AI for better Cloud Operations

AI for better Cloud Operations

AI smoothen the way of adopting and maintaining cloud operations. IT operations have developed over time. DevOps has increased the performance quality and reduced the gap between engineers and IT operations. Did you know that the increasing use of the cloud is also increasing the complexity? To solve this problem, businesses are using a new way – AIOps. Developers keep employees to solve the complex and more recent problems while machines are doing the repetitive, known, and identifiable tasks. 

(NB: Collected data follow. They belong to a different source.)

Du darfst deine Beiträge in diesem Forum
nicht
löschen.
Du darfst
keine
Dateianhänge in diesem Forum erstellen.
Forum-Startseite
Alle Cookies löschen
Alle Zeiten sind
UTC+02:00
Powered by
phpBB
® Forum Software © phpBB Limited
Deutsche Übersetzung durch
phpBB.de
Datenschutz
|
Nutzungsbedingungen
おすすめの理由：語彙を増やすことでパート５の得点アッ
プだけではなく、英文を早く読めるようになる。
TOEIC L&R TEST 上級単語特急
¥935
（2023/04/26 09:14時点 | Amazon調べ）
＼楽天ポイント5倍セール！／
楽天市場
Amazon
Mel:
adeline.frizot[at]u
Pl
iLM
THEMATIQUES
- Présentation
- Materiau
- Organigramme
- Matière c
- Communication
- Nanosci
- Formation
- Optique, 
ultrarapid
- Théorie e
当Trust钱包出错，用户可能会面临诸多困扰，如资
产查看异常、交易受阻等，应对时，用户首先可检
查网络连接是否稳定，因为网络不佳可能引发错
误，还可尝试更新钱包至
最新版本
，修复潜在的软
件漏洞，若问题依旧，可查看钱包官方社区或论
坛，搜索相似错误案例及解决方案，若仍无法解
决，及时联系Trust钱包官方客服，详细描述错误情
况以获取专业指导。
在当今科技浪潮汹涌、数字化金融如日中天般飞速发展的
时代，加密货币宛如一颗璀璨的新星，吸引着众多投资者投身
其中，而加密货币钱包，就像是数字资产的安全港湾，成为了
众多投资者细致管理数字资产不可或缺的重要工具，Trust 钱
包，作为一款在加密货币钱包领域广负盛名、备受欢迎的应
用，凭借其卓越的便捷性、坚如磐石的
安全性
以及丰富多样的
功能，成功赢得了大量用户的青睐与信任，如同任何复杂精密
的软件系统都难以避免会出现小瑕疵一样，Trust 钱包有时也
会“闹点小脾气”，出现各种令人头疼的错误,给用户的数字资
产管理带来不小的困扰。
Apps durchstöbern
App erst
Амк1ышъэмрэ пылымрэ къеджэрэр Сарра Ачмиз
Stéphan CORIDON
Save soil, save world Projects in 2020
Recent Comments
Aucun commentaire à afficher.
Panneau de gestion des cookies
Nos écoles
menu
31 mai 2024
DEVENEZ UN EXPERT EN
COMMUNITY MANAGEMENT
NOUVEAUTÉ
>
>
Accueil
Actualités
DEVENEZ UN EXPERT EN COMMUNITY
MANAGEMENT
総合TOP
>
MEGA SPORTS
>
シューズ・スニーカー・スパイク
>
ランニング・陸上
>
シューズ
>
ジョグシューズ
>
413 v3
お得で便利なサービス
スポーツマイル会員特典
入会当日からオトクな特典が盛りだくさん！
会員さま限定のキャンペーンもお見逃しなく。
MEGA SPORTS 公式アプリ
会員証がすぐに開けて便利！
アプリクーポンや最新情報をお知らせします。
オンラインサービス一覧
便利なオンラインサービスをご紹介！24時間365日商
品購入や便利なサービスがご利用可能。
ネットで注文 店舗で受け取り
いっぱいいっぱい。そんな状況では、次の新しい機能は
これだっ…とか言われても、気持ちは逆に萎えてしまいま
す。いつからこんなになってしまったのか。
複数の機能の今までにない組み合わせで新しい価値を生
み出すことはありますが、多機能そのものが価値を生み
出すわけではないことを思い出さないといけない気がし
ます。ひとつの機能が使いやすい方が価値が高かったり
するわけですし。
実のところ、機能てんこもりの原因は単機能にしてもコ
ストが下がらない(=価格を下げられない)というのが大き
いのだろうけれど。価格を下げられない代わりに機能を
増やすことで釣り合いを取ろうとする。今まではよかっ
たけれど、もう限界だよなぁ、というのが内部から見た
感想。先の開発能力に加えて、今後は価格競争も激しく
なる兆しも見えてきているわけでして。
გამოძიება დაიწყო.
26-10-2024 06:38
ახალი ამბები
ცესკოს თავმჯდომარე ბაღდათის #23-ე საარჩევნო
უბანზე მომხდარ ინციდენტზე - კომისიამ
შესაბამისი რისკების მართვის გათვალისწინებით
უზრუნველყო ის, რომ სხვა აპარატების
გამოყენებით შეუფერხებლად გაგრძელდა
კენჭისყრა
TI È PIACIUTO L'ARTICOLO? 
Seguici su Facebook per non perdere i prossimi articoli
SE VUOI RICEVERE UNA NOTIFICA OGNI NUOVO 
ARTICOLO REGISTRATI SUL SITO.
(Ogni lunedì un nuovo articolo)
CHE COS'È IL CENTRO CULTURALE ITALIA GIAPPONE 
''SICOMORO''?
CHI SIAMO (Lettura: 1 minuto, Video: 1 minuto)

Four Areas to Use AI for efficient Cloud Ops

To manage the increasing adoption and complexity of the cloud, AI is automating the software building process. It helps to make decisions about known problems, predict issues, and send alerts. Can you guess in which areas of cloud AI is improving most? Have a look: 

1.      Manage Cost

Businesses prioritize cloud to optimize cost. But dynamic provisioning, the auto-scaling of support, and a lack of garbage collection for unused cloud resources, the expense is increasing. AI helps the IT Ops team to detect cost spikes and provide visibility into who used what. Thus it helps teams to deploy intelligent automation. It automatically reduces the cost of the power cycle of development instances by turning them off on the weekend.

2.      Ensure Security

AI ensures that every cloud resource is secure while meeting regulatory requirements. It uses real-time event configuration management data to reduce business risk. It can issue alerts within milliseconds and send them to the operation teams. If it can’t meet compliance, it automatically shut down machines.

3.      Reduce Noise

The increasing complexity of ITOps is addressing critical problems. Members find it difficult and time-consuming to manage and resolve them. Again most of the alerts are unnecessary and caused by unidentifiable patterns. AI and ML can filter out unnecessary and duplicate signals. Then it auto solves the identifiable alarms to minimize the noises.

4.      Automate operations

Machine intelligence and deep learning can create dynamic tools that can automate remediation actions and alert diagnostics. Thus teams can focus on their work of resolving problems. These remedies save hours after every deployment and help operators handle failures gracefully.

With the increasing use of the cloud, new challenges are introduced in the company. It is the perfect time for companies to adopt AI Ops and related technologies to ease infrastructure management.